Question

Find without adding: 1+3+5+7+9+11+13+15+17+19+21

Answer 1

Hint: Observe that the given series is an arithmetic series. Find the first term and the common difference and the number of the terms of the series. Use the fact that the sum of first n terms of an A.P is given by ${{S}_{n}}=\dfrac{n}{2}\left[ 2a+\left( n-1 \right)d \right]$. Hence find the sum of the given series.

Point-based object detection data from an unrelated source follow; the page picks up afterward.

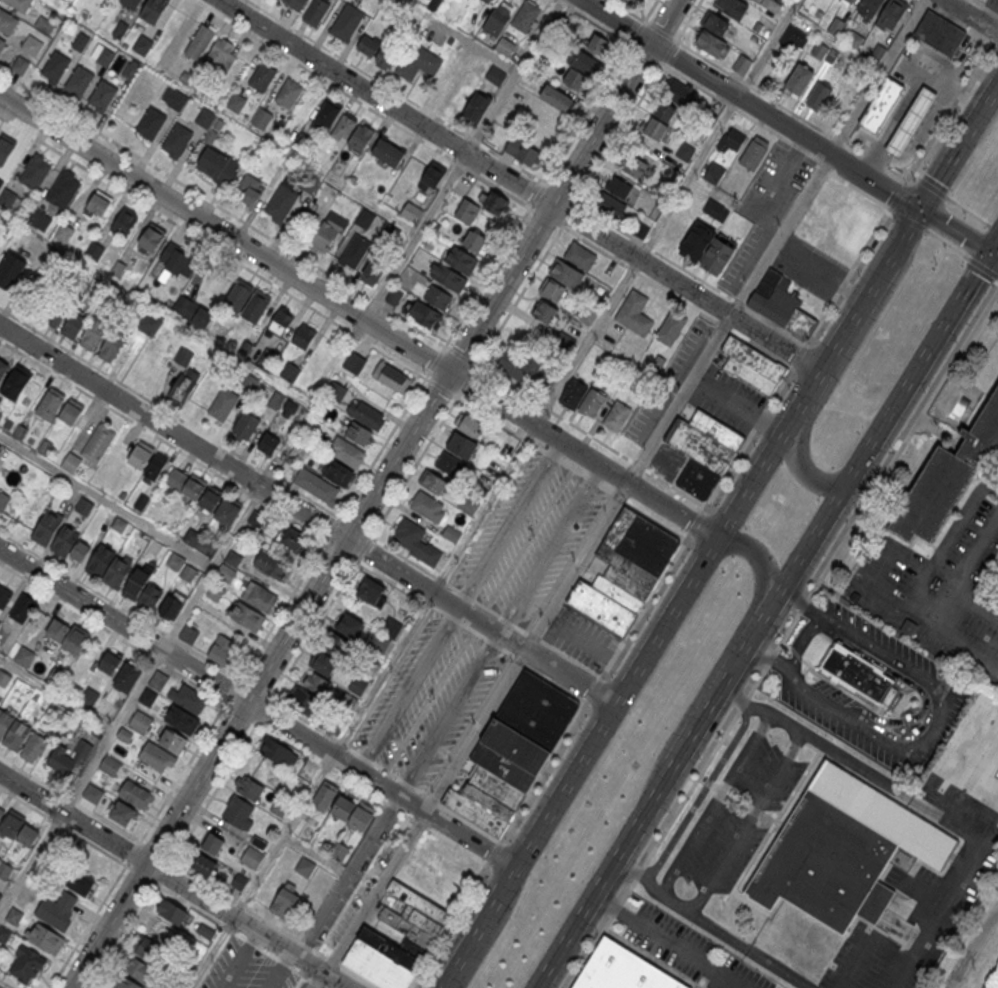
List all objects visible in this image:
building: (745, 0)
building: (987, 0)
building: (487, 1)
building: (984, 1)
building: (630, 2)
building: (849, 2)
building: (130, 3)
building: (19, 4)
building: (296, 4)
building: (771, 5)
building: (870, 7)
building: (731, 8)
building: (153, 10)
building: (315, 12)
building: (891, 14)
building: (525, 16)
road: (970, 17)
building: (498, 19)
building: (6, 21)
building: (347, 22)
building: (44, 25)
building: (716, 25)
building: (835, 27)
building: (119, 29)
building: (940, 34)
building: (795, 39)
building: (854, 39)
building: (80, 41)
building: (199, 42)
building: (2, 43)
building: (31, 44)
building: (142, 44)
building: (598, 44)
building: (710, 45)
building: (367, 46)
building: (505, 46)
building: (219, 50)
building: (824, 53)
building: (104, 56)
building: (385, 58)
building: (418, 63)
building: (20, 65)
building: (56, 66)
building: (742, 66)
building: (580, 69)
building: (128, 70)
building: (262, 76)
building: (495, 76)
building: (79, 80)
building: (799, 81)
building: (289, 93)
building: (679, 93)
building: (102, 94)
building: (818, 97)
building: (556, 98)
building: (174, 99)
building: (236, 103)
road: (749, 103)
building: (881, 105)
building: (477, 107)
building: (327, 115)
building: (205, 117)
building: (261, 118)
building: (151, 122)
building: (660, 122)
building: (910, 123)
building: (343, 127)
road: (821, 131)
building: (360, 136)
building: (177, 139)
building: (731, 139)
road: (958, 142)
building: (5, 147)
building: (388, 152)
building: (523, 152)
building: (685, 152)
building: (754, 152)
building: (217, 166)
building: (633, 166)
road: (831, 169)
building: (35, 171)
building: (714, 173)
building: (433, 176)
building: (309, 182)
road: (519, 186)
building: (249, 188)
building: (618, 188)
building: (63, 189)
building: (9, 200)
building: (282, 200)
building: (609, 205)
building: (97, 206)
traffic signals: (919, 208)
building: (716, 209)
building: (467, 211)
building: (34, 216)
building: (364, 218)
building: (124, 221)
road: (954, 231)
building: (64, 232)
building: (388, 232)
building: (323, 237)
building: (150, 241)
building: (475, 242)
road: (993, 246)
building: (707, 248)
building: (354, 251)
building: (95, 252)
traffic signals: (989, 254)
building: (580, 256)
road: (993, 256)
building: (461, 260)
building: (178, 262)
parking lot: (809, 267)
building: (117, 269)
building: (373, 270)
building: (10, 271)
building: (566, 274)
building: (449, 277)
building: (202, 286)
building: (552, 290)
building: (394, 295)
building: (437, 296)
building: (780, 304)
building: (255, 306)
building: (544, 312)
building: (634, 313)
building: (425, 315)
road: (358, 316)
building: (52, 319)
building: (281, 322)
building: (150, 324)
parking lot: (997, 326)
building: (73, 327)
building: (670, 328)
building: (94, 332)
building: (304, 336)
road: (585, 342)
building: (112, 346)
road: (441, 351)
building: (354, 362)
building: (517, 365)
building: (752, 367)
building: (3, 369)
road: (917, 369)
road: (837, 371)
building: (290, 373)
building: (391, 376)
building: (183, 380)
building: (17, 382)
parking lot: (668, 384)
building: (337, 390)
building: (573, 394)
parking lot: (727, 399)
building: (276, 400)
building: (592, 402)
building: (51, 403)
building: (223, 404)
building: (71, 413)
building: (365, 414)
building: (616, 416)
building: (245, 426)
building: (358, 433)
building: (98, 442)
building: (268, 444)
building: (462, 444)
road: (382, 447)
building: (346, 451)
building: (703, 452)
building: (141, 454)
parking lot: (666, 462)
building: (70, 463)
building: (157, 465)
building: (337, 473)
building: (947, 476)
building: (432, 483)
building: (316, 485)
road: (622, 493)
road: (374, 494)
building: (204, 496)
road: (106, 500)
building: (3, 501)
building: (468, 505)
building: (427, 506)
road: (306, 516)
building: (256, 520)
road: (509, 525)
parking lot: (510, 526)
building: (47, 528)
building: (451, 534)
building: (291, 538)
building: (65, 540)
building: (416, 541)
building: (201, 543)
parking lot: (549, 550)
road: (551, 551)
road: (894, 553)
building: (102, 559)
building: (270, 565)
road: (211, 569)
building: (119, 570)
building: (625, 570)
building: (226, 572)
building: (188, 573)
road: (965, 577)
building: (137, 583)
parking lot: (939, 588)
building: (370, 591)
building: (215, 592)
building: (260, 596)
road: (679, 596)
building: (4, 597)
building: (171, 605)
road: (801, 605)
building: (23, 609)
building: (247, 615)
building: (350, 626)
building: (391, 628)
building: (65, 634)
building: (188, 634)
parking lot: (580, 638)
road: (543, 642)
building: (335, 645)
road: (804, 645)
road: (965, 647)
building: (222, 649)
road: (722, 655)
building: (24, 657)
building: (110, 662)
road: (770, 662)
building: (323, 663)
building: (863, 676)
building: (127, 677)
building: (158, 680)
building: (316, 684)
road: (918, 686)
road: (406, 689)
road: (739, 691)
road: (56, 694)
building: (189, 698)
building: (303, 702)
building: (55, 710)
road: (258, 710)
road: (449, 715)
road: (778, 717)
building: (182, 719)
building: (5, 721)
building: (140, 721)
road: (939, 725)
road: (111, 732)
building: (16, 735)
road: (689, 735)
building: (173, 740)
building: (33, 747)
building: (513, 752)
building: (278, 753)
building: (157, 755)
building: (68, 756)
road: (856, 764)
building: (110, 765)
building: (250, 788)
road: (701, 791)
building: (92, 792)
building: (134, 792)
building: (325, 795)
road: (714, 803)
building: (0, 812)
building: (122, 812)
building: (239, 812)
building: (353, 813)
parking lot: (736, 815)
road: (745, 822)
building: (12, 823)
building: (28, 836)
building: (212, 844)
road: (497, 844)
building: (843, 849)
building: (339, 851)
building: (252, 858)
building: (0, 859)
road: (31, 862)
building: (202, 865)
building: (305, 866)
road: (631, 868)
road: (348, 877)
road: (951, 879)
road: (172, 881)
building: (81, 884)
road: (4, 891)
building: (0, 895)
building: (285, 902)
flagpole: (723, 904)
building: (171, 913)
building: (14, 916)
road: (695, 917)
building: (420, 930)
building: (4, 933)
building: (205, 933)
road: (490, 936)
building: (45, 938)
road: (668, 941)
road: (972, 947)
parking lot: (689, 950)
road: (239, 960)
building: (26, 963)
road: (779, 969)
building: (139, 970)
building: (621, 970)
road: (281, 971)
building: (124, 982)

Complete step-by-step answer:
In the above series we observe that 3-1 = 5- 3 = 7-5 = …
Hence the given series forms an arithmetic series with the first term as 1 and common difference as 3 -1 =2
Also the number of terms of the series = 11.
We know that the sum of the first n terms of an AP $={{S}_{n}}=\dfrac{n}{2}\left[ 2a+\left( n-1 \right)d \right]$
Here a = 1, d = 2 and n = 11.
Hence we have ${{S}_{11}}=\dfrac{11}{2}\left[ 2\times 1+\left( 11-1 \right)2 \right]$
Taking 2 common from the terms inside the square braces, we get
${{S}_{11}}=\dfrac{11}{2}\times 2\left[ 1+10 \right]=11\times 11=121$
Hence the given series adds up to 121.

Note: Alternative solution:
Let S = 1+3+5+7+9+11+13+15+17+19+21
Writing S in reverse order, we get
S = 21+19+17+15+13+11+9+7+5+3+1
Adding, terms at respective positions with each other we get
2S = (21+1)+(19+3)+(17+5)+(15+7)+(13+9)+(11+11)+(9+13)+(7+15)+(5+17)+(3+19)+(1+21)
i.e. 2S = 22+22+22+22+22+22+22+22+22+22+22
Hence we have $2S=22\times 11=242$
Dividing by 2 on both sides, we get
$S=\dfrac{242}{2}=121$, which is the same as obtained above.